Было очевидно, что все это безнадежно запоздало и направлено не туда, куда нужно. Оставалось... прибегнуть к войскам, к подавлению силой. Вечером 25 февраля царь телеграфировал Хабалову: "повелеваю завтра же прекратить в столице беспорядки, недопустимые в тяжелое время войны с Германией и Австрией"! Что могло быть дальше от реального понимания происходящего?

Итак, последняя инстанция – войска. Но где войска? Какие войска? Протопопов перед чрезвычайной комиссией показывал, что он "и тут был неосведомлен". Он считал их "благонадежнее", чем они были. "Сильных революционных течений в военной среде я не ожидал и был уверен, что, в случае рабочего движения, правительство найдет опору в войсках", и "в верности царю общей массы войск не сомневался" и "это докладывал царю". "Царь был доволен докладом". На деле оказалось иное. Если 23 февраля с толпой еще справлялись полиция и жандармы, то уже 24 февраля пришлось пустить военные части, хотя Хабалов стрелять в толпу не хотел.

- - - - -

__Задание__.
Пожалуйста, ответьте на вопросы по фрагменту текста:
1. Что вечером 25 февраля царь повелел Хабалову в телеграмме?
2. В чём, по показаниям Протопопова, он не сомневался и о чём докладывал царю?
3. Кто 23 февраля ещё справлялся с толпой?
Дальше идёт отдельный материал, не связанный с фрагментом текста.

__Исходный материал__.
- - - - -

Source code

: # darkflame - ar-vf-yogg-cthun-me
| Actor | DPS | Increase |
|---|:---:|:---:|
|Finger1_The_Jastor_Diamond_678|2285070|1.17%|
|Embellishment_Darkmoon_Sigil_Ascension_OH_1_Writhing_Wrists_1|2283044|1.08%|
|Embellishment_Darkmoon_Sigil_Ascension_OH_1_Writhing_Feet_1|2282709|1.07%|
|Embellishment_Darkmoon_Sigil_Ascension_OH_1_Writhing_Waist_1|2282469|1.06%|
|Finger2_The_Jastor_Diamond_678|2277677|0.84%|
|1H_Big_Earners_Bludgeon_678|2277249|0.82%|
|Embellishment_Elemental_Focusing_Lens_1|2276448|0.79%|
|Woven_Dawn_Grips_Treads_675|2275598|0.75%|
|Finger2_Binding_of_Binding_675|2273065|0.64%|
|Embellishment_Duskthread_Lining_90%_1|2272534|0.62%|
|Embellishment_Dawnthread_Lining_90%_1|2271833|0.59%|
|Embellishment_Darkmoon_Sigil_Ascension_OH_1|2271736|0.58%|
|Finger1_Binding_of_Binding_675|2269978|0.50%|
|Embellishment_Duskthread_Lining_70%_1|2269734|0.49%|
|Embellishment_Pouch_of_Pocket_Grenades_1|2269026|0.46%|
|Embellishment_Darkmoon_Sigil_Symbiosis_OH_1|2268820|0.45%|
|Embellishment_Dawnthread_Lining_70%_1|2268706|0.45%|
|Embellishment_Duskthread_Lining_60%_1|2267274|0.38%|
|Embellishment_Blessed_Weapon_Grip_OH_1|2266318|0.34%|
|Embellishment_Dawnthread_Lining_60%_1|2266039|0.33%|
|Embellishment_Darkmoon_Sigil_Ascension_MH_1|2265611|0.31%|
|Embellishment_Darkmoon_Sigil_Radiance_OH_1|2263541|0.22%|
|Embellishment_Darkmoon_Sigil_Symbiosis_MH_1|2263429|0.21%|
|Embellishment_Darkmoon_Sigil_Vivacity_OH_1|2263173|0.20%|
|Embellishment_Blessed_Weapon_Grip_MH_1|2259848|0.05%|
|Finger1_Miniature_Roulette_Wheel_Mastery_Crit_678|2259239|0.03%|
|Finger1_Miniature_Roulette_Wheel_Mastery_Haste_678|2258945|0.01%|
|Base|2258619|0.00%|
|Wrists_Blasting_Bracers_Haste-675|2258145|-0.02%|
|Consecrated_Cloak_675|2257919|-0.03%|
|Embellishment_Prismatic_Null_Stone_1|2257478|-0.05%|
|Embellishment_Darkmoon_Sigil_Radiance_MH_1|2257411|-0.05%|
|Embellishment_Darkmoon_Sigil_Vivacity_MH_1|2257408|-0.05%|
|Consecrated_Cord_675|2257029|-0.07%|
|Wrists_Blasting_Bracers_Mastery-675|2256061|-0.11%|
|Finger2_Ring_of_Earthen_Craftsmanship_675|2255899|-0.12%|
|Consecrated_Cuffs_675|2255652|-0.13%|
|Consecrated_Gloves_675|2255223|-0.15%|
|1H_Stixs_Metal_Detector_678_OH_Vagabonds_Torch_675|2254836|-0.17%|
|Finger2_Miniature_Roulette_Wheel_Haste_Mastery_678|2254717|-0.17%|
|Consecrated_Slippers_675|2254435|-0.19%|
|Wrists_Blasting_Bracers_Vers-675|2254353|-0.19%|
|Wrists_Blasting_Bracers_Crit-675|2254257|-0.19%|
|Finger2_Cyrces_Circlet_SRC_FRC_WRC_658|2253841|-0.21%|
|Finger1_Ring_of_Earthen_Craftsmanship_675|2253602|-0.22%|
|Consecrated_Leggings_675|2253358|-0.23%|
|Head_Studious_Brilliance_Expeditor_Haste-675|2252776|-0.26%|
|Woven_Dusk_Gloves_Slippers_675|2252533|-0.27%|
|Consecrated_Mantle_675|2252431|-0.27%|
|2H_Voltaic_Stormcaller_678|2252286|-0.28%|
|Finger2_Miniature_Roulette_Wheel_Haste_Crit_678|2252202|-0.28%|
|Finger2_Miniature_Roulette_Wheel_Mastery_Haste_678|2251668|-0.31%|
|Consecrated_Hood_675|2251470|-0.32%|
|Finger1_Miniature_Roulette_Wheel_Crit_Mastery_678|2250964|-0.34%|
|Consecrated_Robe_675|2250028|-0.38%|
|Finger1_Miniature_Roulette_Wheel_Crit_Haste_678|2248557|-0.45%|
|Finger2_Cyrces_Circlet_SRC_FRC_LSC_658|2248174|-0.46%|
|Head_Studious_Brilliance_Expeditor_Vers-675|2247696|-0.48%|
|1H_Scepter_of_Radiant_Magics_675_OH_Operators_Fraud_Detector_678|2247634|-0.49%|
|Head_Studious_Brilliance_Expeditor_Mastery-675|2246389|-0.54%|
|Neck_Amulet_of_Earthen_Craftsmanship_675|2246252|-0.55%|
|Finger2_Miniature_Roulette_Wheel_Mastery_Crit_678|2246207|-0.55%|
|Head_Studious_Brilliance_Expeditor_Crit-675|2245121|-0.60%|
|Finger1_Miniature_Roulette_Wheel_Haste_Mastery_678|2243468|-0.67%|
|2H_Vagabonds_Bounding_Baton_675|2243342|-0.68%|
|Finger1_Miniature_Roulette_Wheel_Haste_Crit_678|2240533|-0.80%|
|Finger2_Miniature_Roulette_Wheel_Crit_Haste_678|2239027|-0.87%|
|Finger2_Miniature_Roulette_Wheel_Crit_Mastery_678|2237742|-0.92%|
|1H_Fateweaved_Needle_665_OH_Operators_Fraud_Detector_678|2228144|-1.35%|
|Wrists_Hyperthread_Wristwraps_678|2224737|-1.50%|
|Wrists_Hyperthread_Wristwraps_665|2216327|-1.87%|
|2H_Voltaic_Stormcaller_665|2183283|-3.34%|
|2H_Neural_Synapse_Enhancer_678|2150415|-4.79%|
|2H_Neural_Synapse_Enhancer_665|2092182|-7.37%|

- - - - -

__Ответ__.
1. Завтра же прекратить в столице беспорядки.
2. В верности царю общей массы войск.
3. Полиция и жандармы.